Un article de Pamolico et un autre de Nyctalopes m’ont donné envie de renifler cet auteur dont je n’ai encore jamais rien lu.
Eh ben, j’ai dû m’accrocher tant c’est noir, noir, j’avais peur au fil de la lecture que je devenais de plus en plus atrabilaire. C’est fort mais ce n’était pas ce dont j’avais besoin dans ces temps de « fatigue pandémique« .
Présentation de l’Editeur (Payot-Rivages)
Louise a une trentaine d’années. Après la mort accidentelle de ses parents, elle a dérivé dans la drogue et l’alcool. Aujourd’hui elle vit seule avec son fils Sam, âgé de 8 ans, sa seule lumière. Elle est harcelée par son ancien compagnon qui, un jour, la brutalise au point de la laisser pour morte. L’enquête est confiée au groupe dirigé par le commandant Jourdan, qui ne reste pas insensible à Louise.
Parallèlement un tueur de femmes sévit, pulsionnel et imprévisible, profondément perturbé. Au coeur de ces ténèbres et de ces deux histoires, Jourdan, un flic, un homme triste et taiseux, qui tente de retrouver goût à la vie…

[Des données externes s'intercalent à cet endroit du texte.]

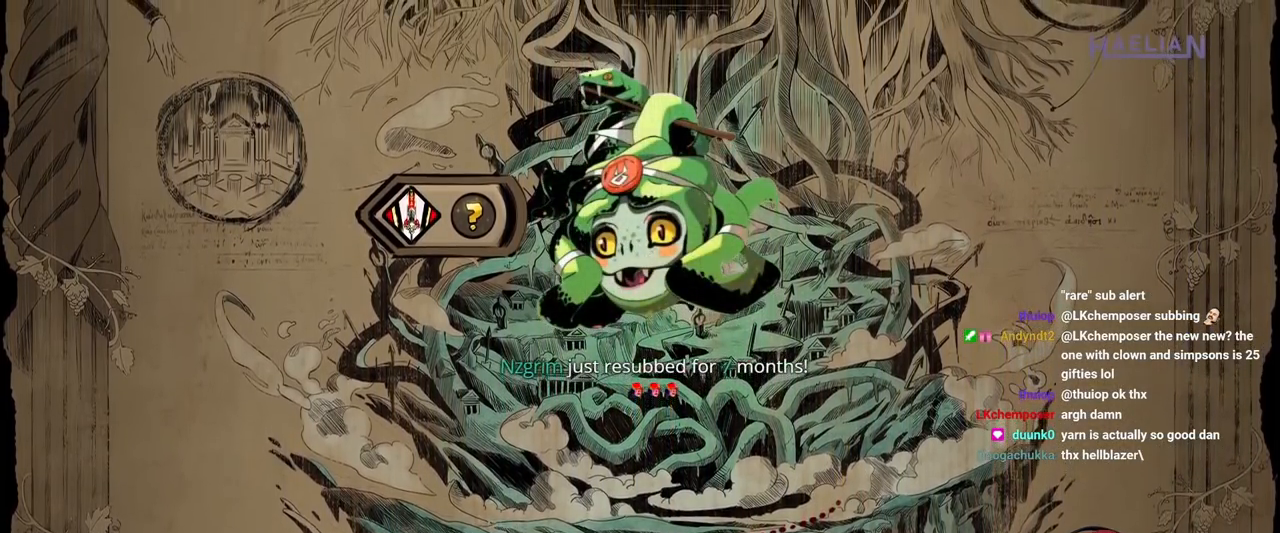
{"dt_ms": 500, "buttons": [], "left_stick": "down-left", "right_stick": "center", "button_events": []}
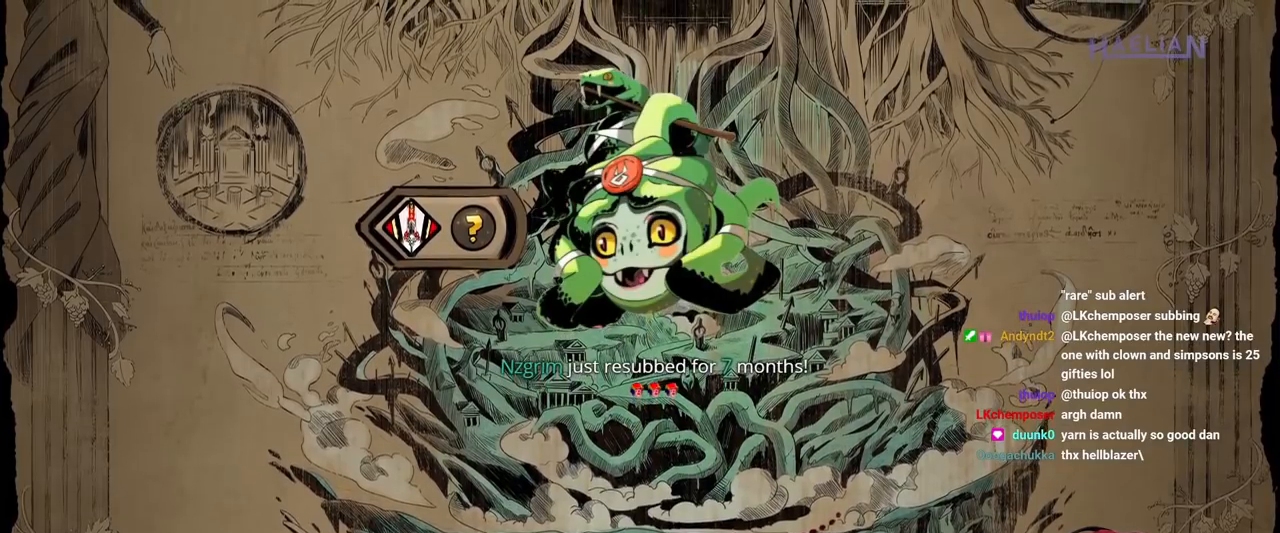
{"dt_ms": 500, "buttons": [], "left_stick": "down-left", "right_stick": "center", "button_events": []}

Atmosphère, atmosphère – on dirait que c’est surtout cela qui intéresse H. Le Corre – créer un tableau sombre et poisseux dans ou devant lequel se débattent les personnages clés (et ceux qui n’apparaitront que furtivement souvent en mode cadavérique) : Jourdan, le policier qui n’en peut plus de la violence et noirceur qui règne le monde actuel (il lutte avec une colère grandissante), sa femme en train de le quitter, sa fille s’éloignant de lui (puisque le boulot le rend mutique);
Louise qui subit les violences de son ex; Christian qui porte son « sac à dos » pesant (merci maman incestueuse pour m’avoir rendu maboule, la guerre au Tchad ne m’a pas aidé non plus…), des maris qui tuent femmes et enfants….drogue, prostitution …
318 pages dans une langue à phrases souvent courtes, parfois sans verbe, sèche, coupante comme le couteau du petit Sam…et des portraits brossés rapidement et avec acuité… Ah non, elles ne sont pas toujours courtes ou claquantes …
« Il ne criait pas. C’est à peine s’il avait haussé le ton. mais il parlait en découpant chaque syllabe avec les couteaux qu’il devait avoir dans la gueule à ce moment-là, et chaque syllabe partait comme une gifle. Il avait croisé les bras, appuyé sur le bureau penché en avant. Un sourire méprisant s’étirait sur sa figure en un masque sur le point de se déchirer pour révéler quelque monstre écorché.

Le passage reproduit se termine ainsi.